Count the lines in the items below that contain the string "helvetica". Reply with the number alone.

* Begin *

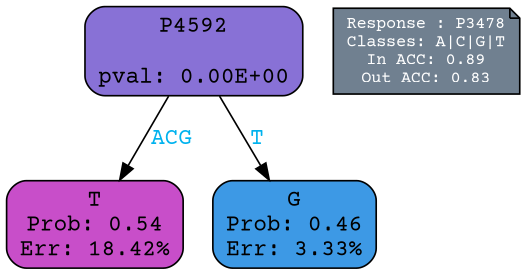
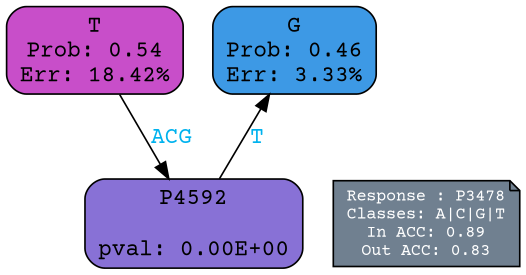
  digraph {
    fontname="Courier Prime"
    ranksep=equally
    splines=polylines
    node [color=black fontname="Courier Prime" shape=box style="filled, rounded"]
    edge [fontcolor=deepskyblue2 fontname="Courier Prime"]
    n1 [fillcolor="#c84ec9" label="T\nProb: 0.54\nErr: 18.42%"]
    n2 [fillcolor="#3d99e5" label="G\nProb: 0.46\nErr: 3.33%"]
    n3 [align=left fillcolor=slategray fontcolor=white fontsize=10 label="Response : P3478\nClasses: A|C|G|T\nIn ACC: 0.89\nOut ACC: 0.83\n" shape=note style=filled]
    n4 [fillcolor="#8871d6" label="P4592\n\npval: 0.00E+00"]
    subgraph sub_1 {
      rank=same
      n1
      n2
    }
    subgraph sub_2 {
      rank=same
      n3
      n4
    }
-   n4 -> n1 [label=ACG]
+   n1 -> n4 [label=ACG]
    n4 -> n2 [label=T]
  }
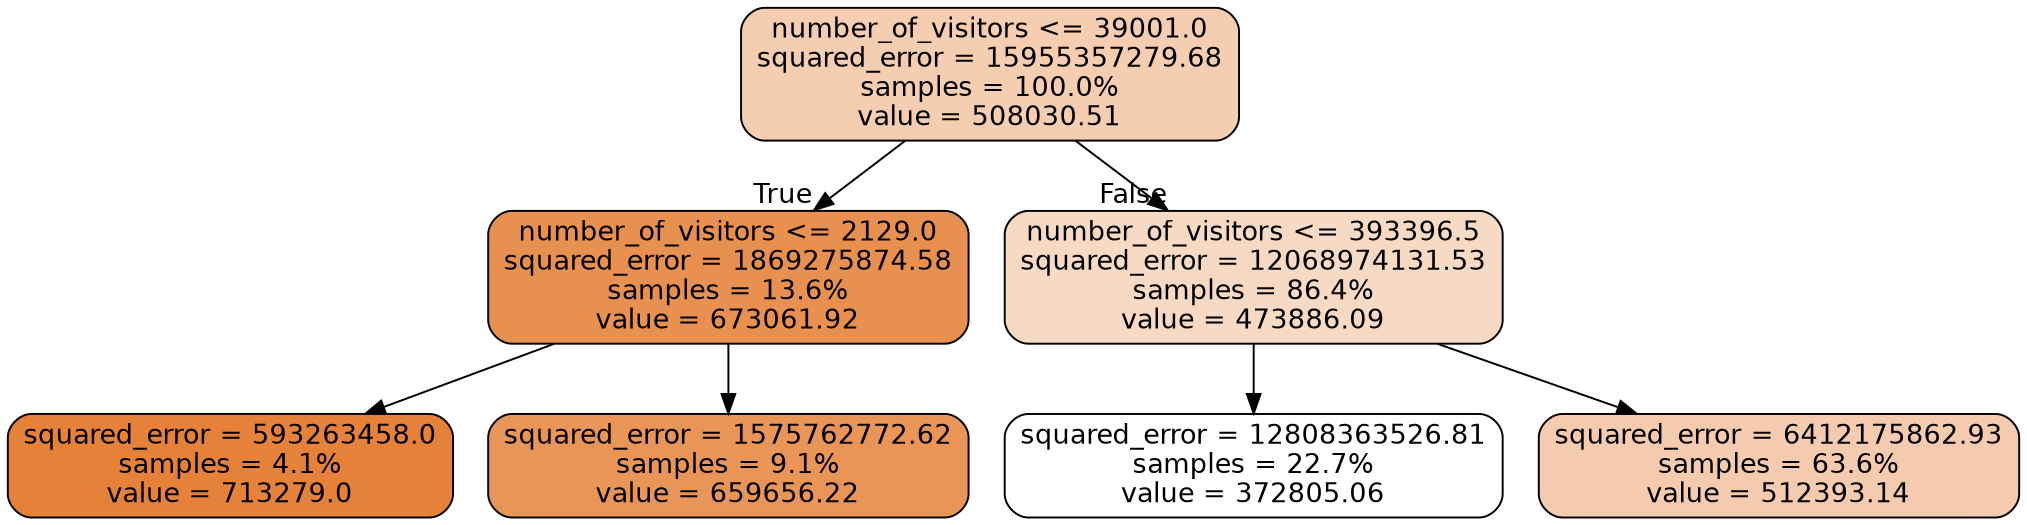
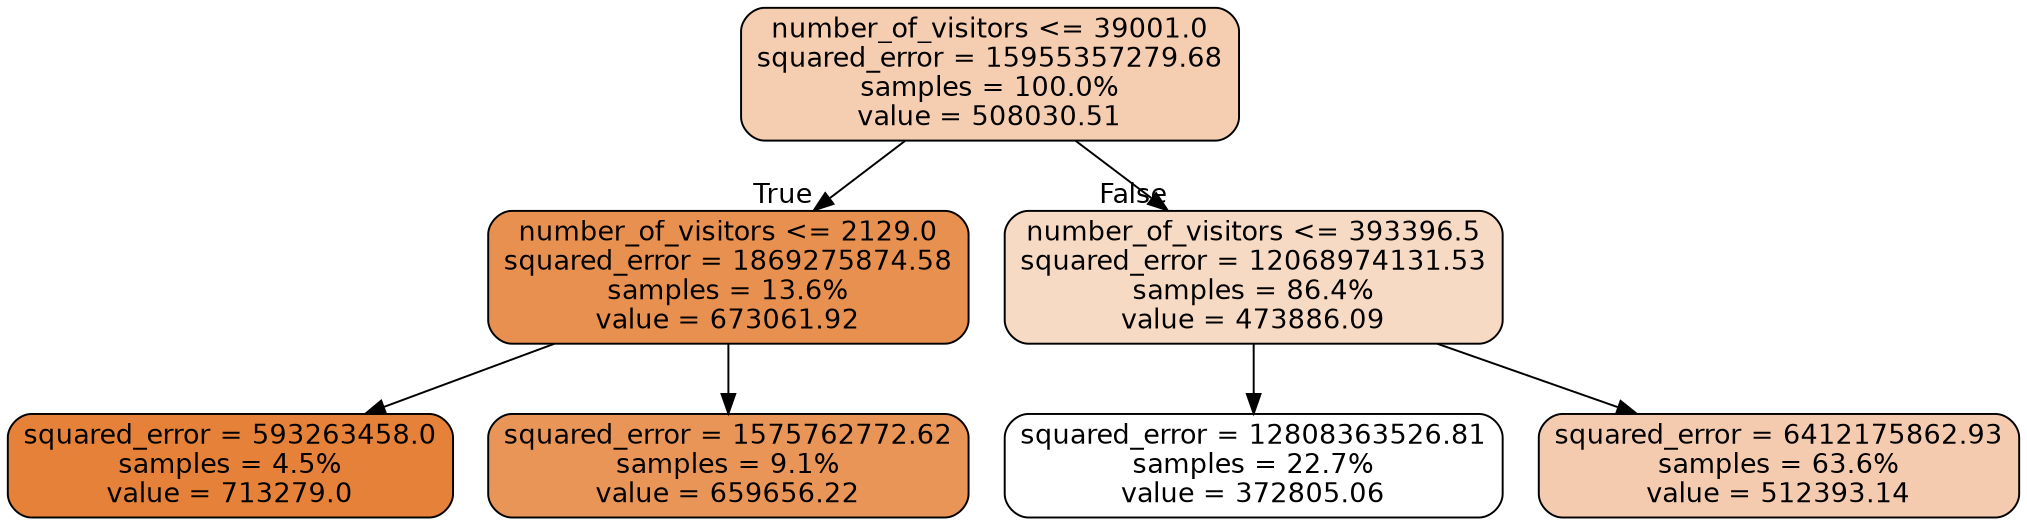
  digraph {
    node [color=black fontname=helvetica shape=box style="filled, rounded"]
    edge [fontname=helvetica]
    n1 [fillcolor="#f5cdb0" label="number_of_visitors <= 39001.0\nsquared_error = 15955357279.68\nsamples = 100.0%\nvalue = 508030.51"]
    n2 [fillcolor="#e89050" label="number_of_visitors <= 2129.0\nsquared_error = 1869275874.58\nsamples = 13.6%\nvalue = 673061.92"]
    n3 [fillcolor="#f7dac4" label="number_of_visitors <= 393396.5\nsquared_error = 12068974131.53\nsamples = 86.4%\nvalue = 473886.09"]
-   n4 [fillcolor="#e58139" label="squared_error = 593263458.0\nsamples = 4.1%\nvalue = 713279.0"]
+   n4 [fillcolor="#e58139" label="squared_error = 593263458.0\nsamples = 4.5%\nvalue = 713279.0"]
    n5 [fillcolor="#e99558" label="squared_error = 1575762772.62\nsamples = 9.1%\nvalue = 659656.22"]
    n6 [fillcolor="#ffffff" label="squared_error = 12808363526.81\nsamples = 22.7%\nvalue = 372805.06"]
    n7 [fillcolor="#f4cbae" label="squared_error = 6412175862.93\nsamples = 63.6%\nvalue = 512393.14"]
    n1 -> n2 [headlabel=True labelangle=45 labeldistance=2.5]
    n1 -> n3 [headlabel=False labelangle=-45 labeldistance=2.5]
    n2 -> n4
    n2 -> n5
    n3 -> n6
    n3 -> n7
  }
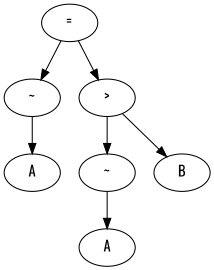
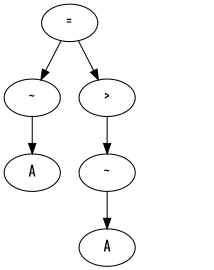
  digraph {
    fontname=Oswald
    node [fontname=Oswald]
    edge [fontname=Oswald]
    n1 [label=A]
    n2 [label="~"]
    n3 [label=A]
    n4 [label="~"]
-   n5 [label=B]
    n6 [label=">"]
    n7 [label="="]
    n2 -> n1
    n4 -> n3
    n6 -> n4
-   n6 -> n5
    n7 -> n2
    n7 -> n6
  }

* End *

▸ RESPONSE TO THIS TASK
2